━━ EXERCISE DATA

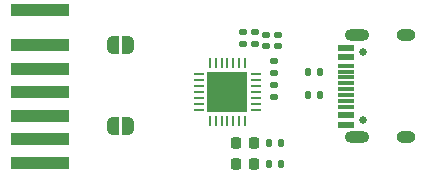
<source format=gbr>
%TF.GenerationSoftware,KiCad,Pcbnew,7.0.5-0*%
%TF.CreationDate,2023-07-20T10:36:23-05:00*%
%TF.ProjectId,DCSDv2_CP2102N,44435344-7632-45f4-9350-323130324e2e,rev?*%
%TF.SameCoordinates,Original*%
%TF.FileFunction,Soldermask,Bot*%
%TF.FilePolarity,Negative*%
%FSLAX46Y46*%
G04 Gerber Fmt 4.6, Leading zero omitted, Abs format (unit mm)*
G04 Created by KiCad (PCBNEW 7.0.5-0) date 2023-07-20 10:36:23*
%MOMM*%
%LPD*%
G01*
G04 APERTURE LIST*
G04 Aperture macros list*
%AMRoundRect*
0 Rectangle with rounded corners*
0 $1 Rounding radius*
0 $2 $3 $4 $5 $6 $7 $8 $9 X,Y pos of 4 corners*
0 Add a 4 corners polygon primitive as box body*
4,1,4,$2,$3,$4,$5,$6,$7,$8,$9,$2,$3,0*
0 Add four circle primitives for the rounded corners*
1,1,$1+$1,$2,$3*
1,1,$1+$1,$4,$5*
1,1,$1+$1,$6,$7*
1,1,$1+$1,$8,$9*
0 Add four rect primitives between the rounded corners*
20,1,$1+$1,$2,$3,$4,$5,0*
20,1,$1+$1,$4,$5,$6,$7,0*
20,1,$1+$1,$6,$7,$8,$9,0*
20,1,$1+$1,$8,$9,$2,$3,0*%
%AMFreePoly0*
4,1,19,0.500000,-0.750000,0.000000,-0.750000,0.000000,-0.744911,-0.071157,-0.744911,-0.207708,-0.704816,-0.327430,-0.627875,-0.420627,-0.520320,-0.479746,-0.390866,-0.500000,-0.250000,-0.500000,0.250000,-0.479746,0.390866,-0.420627,0.520320,-0.327430,0.627875,-0.207708,0.704816,-0.071157,0.744911,0.000000,0.744911,0.000000,0.750000,0.500000,0.750000,0.500000,-0.750000,0.500000,-0.750000,
$1*%
%AMFreePoly1*
4,1,19,0.000000,0.744911,0.071157,0.744911,0.207708,0.704816,0.327430,0.627875,0.420627,0.520320,0.479746,0.390866,0.500000,0.250000,0.500000,-0.250000,0.479746,-0.390866,0.420627,-0.520320,0.327430,-0.627875,0.207708,-0.704816,0.071157,-0.744911,0.000000,-0.744911,0.000000,-0.750000,-0.500000,-0.750000,-0.500000,0.750000,0.000000,0.750000,0.000000,0.744911,0.000000,0.744911,
$1*%
G04 Aperture macros list end*
%ADD10R,5.000000X1.000000*%
%ADD11RoundRect,0.135000X0.185000X-0.135000X0.185000X0.135000X-0.185000X0.135000X-0.185000X-0.135000X0*%
%ADD12FreePoly0,180.000000*%
%ADD13FreePoly1,180.000000*%
%ADD14RoundRect,0.218750X-0.218750X-0.256250X0.218750X-0.256250X0.218750X0.256250X-0.218750X0.256250X0*%
%ADD15RoundRect,0.062500X-0.062500X0.337500X-0.062500X-0.337500X0.062500X-0.337500X0.062500X0.337500X0*%
%ADD16RoundRect,0.062500X-0.337500X0.062500X-0.337500X-0.062500X0.337500X-0.062500X0.337500X0.062500X0*%
%ADD17R,3.350000X3.350000*%
%ADD18RoundRect,0.140000X0.170000X-0.140000X0.170000X0.140000X-0.170000X0.140000X-0.170000X-0.140000X0*%
%ADD19RoundRect,0.135000X-0.135000X-0.185000X0.135000X-0.185000X0.135000X0.185000X-0.135000X0.185000X0*%
%ADD20C,0.650000*%
%ADD21R,1.450000X0.600000*%
%ADD22R,1.450000X0.300000*%
%ADD23O,1.600000X1.000000*%
%ADD24O,2.100000X1.000000*%
%ADD25RoundRect,0.135000X0.135000X0.185000X-0.135000X0.185000X-0.135000X-0.185000X0.135000X-0.185000X0*%
G04 APERTURE END LIST*
D10*
%TO.C,U2*%
X135473810Y-96300000D03*
X135473810Y-94300000D03*
X135473810Y-92300000D03*
X135473810Y-90300000D03*
X135473810Y-88300000D03*
X135473810Y-98300000D03*
X135473810Y-85300000D03*
%TD*%
D11*
%TO.C,R3*%
X155273810Y-90710000D03*
X155273810Y-89690000D03*
%TD*%
D12*
%TO.C,JP2*%
X142963810Y-88275000D03*
D13*
X141663810Y-88275000D03*
%TD*%
D14*
%TO.C,D2*%
X152086310Y-96610000D03*
X153661310Y-96610000D03*
%TD*%
%TO.C,D1*%
X152086310Y-98400000D03*
X153661310Y-98400000D03*
%TD*%
D15*
%TO.C,U1*%
X149873810Y-89850000D03*
X150373810Y-89850000D03*
X150873810Y-89850000D03*
X151373810Y-89850000D03*
X151873810Y-89850000D03*
X152373810Y-89850000D03*
X152873810Y-89850000D03*
D16*
X153823810Y-90800000D03*
X153823810Y-91300000D03*
X153823810Y-91800000D03*
X153823810Y-92300000D03*
X153823810Y-92800000D03*
X153823810Y-93300000D03*
X153823810Y-93800000D03*
D15*
X152873810Y-94750000D03*
X152373810Y-94750000D03*
X151873810Y-94750000D03*
X151373810Y-94750000D03*
X150873810Y-94750000D03*
X150373810Y-94750000D03*
X149873810Y-94750000D03*
D16*
X148923810Y-93800000D03*
X148923810Y-93300000D03*
X148923810Y-92800000D03*
X148923810Y-92300000D03*
X148923810Y-91800000D03*
X148923810Y-91300000D03*
X148923810Y-90800000D03*
D17*
X151373810Y-92300000D03*
%TD*%
D18*
%TO.C,C2*%
X155673810Y-88400000D03*
X155673810Y-87440000D03*
%TD*%
D19*
%TO.C,R6*%
X154903810Y-96580000D03*
X155923810Y-96580000D03*
%TD*%
D20*
%TO.C,P1*%
X162873810Y-88910000D03*
X162873810Y-94690000D03*
D21*
X161428810Y-88550000D03*
X161428810Y-89350000D03*
D22*
X161428810Y-90550000D03*
X161428810Y-91550000D03*
X161428810Y-92050000D03*
X161428810Y-93050000D03*
D21*
X161428810Y-94250000D03*
X161428810Y-95050000D03*
X161428810Y-95050000D03*
X161428810Y-94250000D03*
D22*
X161428810Y-93550000D03*
X161428810Y-92550000D03*
X161428810Y-91050000D03*
X161428810Y-90050000D03*
D21*
X161428810Y-89350000D03*
X161428810Y-88550000D03*
D23*
X166523810Y-87480000D03*
D24*
X162343810Y-87480000D03*
D23*
X166523810Y-96120000D03*
D24*
X162343810Y-96120000D03*
%TD*%
D18*
%TO.C,C1*%
X154673810Y-88400000D03*
X154673810Y-87440000D03*
%TD*%
D12*
%TO.C,JP1*%
X142950000Y-95150000D03*
D13*
X141650000Y-95150000D03*
%TD*%
D19*
%TO.C,R5*%
X154903810Y-98380000D03*
X155923810Y-98380000D03*
%TD*%
D11*
%TO.C,R4*%
X155273810Y-92710000D03*
X155273810Y-91690000D03*
%TD*%
D18*
%TO.C,C4*%
X152673810Y-88200000D03*
X152673810Y-87240000D03*
%TD*%
%TO.C,C3*%
X153673810Y-88200000D03*
X153673810Y-87240000D03*
%TD*%
D25*
%TO.C,R1*%
X159183810Y-90600000D03*
X158163810Y-90600000D03*
%TD*%
%TO.C,R2*%
X159183810Y-92500000D03*
X158163810Y-92500000D03*
%TD*%
M02*

</source>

━━━━

Nothing outside the span should appear: transcribe the lines from the one containing "X152673810Y-87240000D03*" through the last line of the records.

X152673810Y-87240000D03*
%TD*%
%TO.C,C3*%
X153673810Y-88200000D03*
X153673810Y-87240000D03*
%TD*%
D25*
%TO.C,R1*%
X159183810Y-90600000D03*
X158163810Y-90600000D03*
%TD*%
%TO.C,R2*%
X159183810Y-92500000D03*
X158163810Y-92500000D03*
%TD*%
M02*

</source>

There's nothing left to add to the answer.